Array.prototype.unique = function() {
    var o = {}, i, l = this.length, r = [];
    for(i=0; i<l;i+=1) o[this] = this;
    for(i in o) r.push(o);
    return r;
};

var storyFiles = new Array();

var currDoc = app.activeDocument;

var docName = currDoc.name;

var currStories = currDoc.stories.everyItem().getElements();

l = currStories.length;

while(l--){

currStory = currStories;

currStory.exportFile(ExportFormat.TEXT_TYPE, File('~/Desktop/' + docName + l + '.txt'));

storyFiles.push(File('~/Desktop/' + docName + l + '.txt'))

}

var masterStory = '';

l= storyFiles.length;

while(l--){

currExport = storyFiles;
currExport.open('r');
masterStory = masterStory + currExport.read();
currExport.close();
currExport.remove();
}

var finalCut =masterStory.replace(/[?,.!\n\r]/g,' ').split(' ').unique().sort().join('\n');

destFile = File('~/Desktop/' + docName.replace(/indd/, 'txt'));

write_file(destFile, finalCut);

destFile.execute();

function write_file ( _file, _data )

{

_file.open( 'w' );
_file.encoding = 'UTF-8';
_file.write( _data );
_file.close();

}

MrTIFF
Participating Frequently
March 26, 2013

Oh yes, doable, not particularly difficult.

Maria964Author
Known Participant
March 26, 2013

Hi, Stephen,

Thank you very much for you opinion. I think that this is doable and not particulary difficult (for you). For me it is rather difficult because I don't get along with scripting (I have tried...). But anyway I solved my problem: replace all the spaces between words with a paragraph, export to text and used grep in Nopepad++ to sort the words and delete the duplicates. With another quick proofing I will get a wonderful indesign user dictionary for medical terms.

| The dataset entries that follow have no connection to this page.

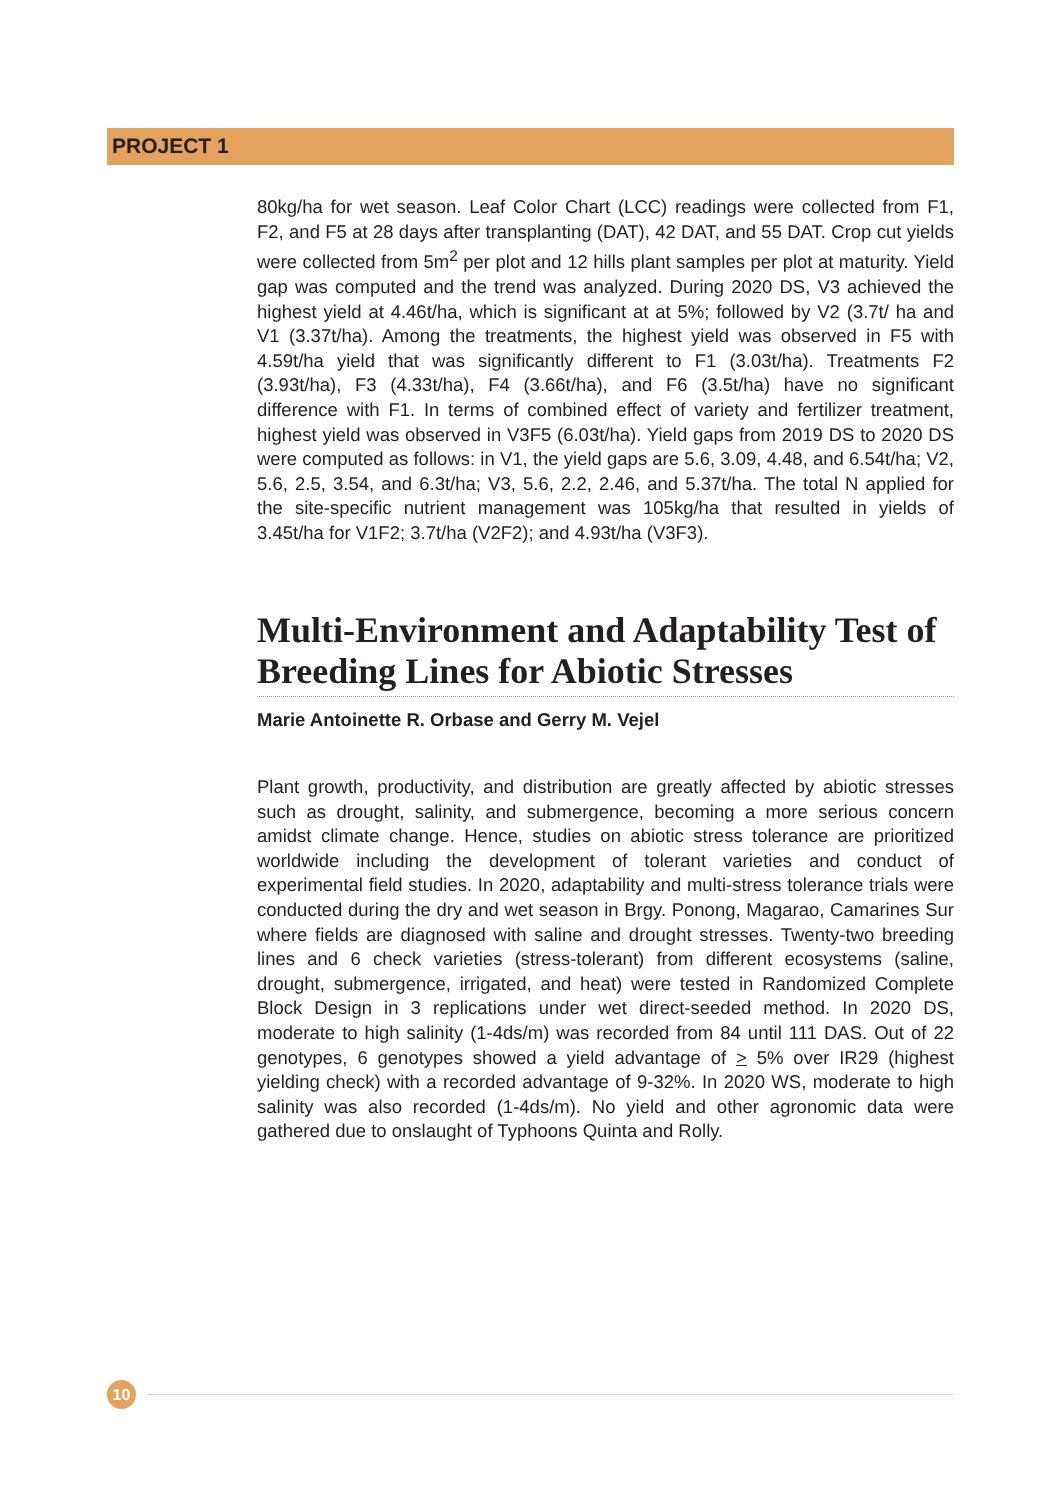PROJECT 1
80kg/ha for wet season. Leaf Color Chart (LCC) readings were collected from F1, F2, and F5 at 28 days after transplanting (DAT), 42 DAT, and 55 DAT. Crop cut yields were collected from 5m<sup>2</sup> per plot and 12 hills plant samples per plot at maturity. Yield gap was computed and the trend was analyzed. During 2020 DS, V3 achieved the highest yield at 4.46t/ha, which is significant at at 5%; followed by V2 (3.7t/ ha and V1 (3.37t/ha). Among the treatments, the highest yield was observed in F5 with 4.59t/ha yield that was significantly different to F1 (3.03t/ha). Treatments F2 (3.93t/ha), F3 (4.33t/ha), F4 (3.66t/ha), and F6 (3.5t/ha) have no significant difference with F1. In terms of combined effect of variety and fertilizer treatment, highest yield was observed in V3F5 (6.03t/ha). Yield gaps from 2019 DS to 2020 DS were computed as follows: in V1, the yield gaps are 5.6, 3.09, 4.48, and 6.54t/ha; V2, 5.6, 2.5, 3.54, and 6.3t/ha; V3, 5.6, 2.2, 2.46, and 5.37t/ha. The total N applied for the site-specific nutrient management was 105kg/ha that resulted in yields of 3.45t/ha for V1F2; 3.7t/ha (V2F2); and 4.93t/ha (V3F3).
Multi-Environment and Adaptability Test of Breeding Lines for Abiotic Stresses
Marie Antoinette R. Orbase and Gerry M. Vejel
Plant growth, productivity, and distribution are greatly affected by abiotic stresses such as drought, salinity, and submergence, becoming a more serious concern amidst climate change. Hence, studies on abiotic stress tolerance are prioritized worldwide including the development of tolerant varieties and conduct of experimental field studies. In 2020, adaptability and multi-stress tolerance trials were conducted during the dry and wet season in Brgy. Ponong, Magarao, Camarines Sur where fields are diagnosed with saline and drought stresses. Twenty-two breeding lines and 6 check varieties (stress-tolerant) from different ecosystems (saline, drought, submergence, irrigated, and heat) were tested in Randomized Complete Block Design in 3 replications under wet direct-seeded method. In 2020 DS, moderate to high salinity (1-4ds/m) was recorded from 84 until 111 DAS. Out of 22 genotypes, 6 genotypes showed a yield advantage of > 5% over IR29 (highest yielding check) with a recorded advantage of 9-32%. In 2020 WS, moderate to high salinity was also recorded (1-4ds/m). No yield and other agronomic data were gathered due to onslaught of Typhoons Quinta and Rolly.
10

Now another question: do you know any script that I can use to convert all the tables to text in a document?

Maria

MrTIFF
Participating Frequently
March 26, 2013

Finding the text in a table isn't hard ...

where do you want the table text to be put? in a new textFrame?

what do you need to do with the table text?

how do you want the table text to look?

what happens to the original table?

Making the table text look anything like the original table is, I think, hard. How would you do this "by hand"?  The answer will tell us what the script needs to do, and what decisions a such a script would need to make.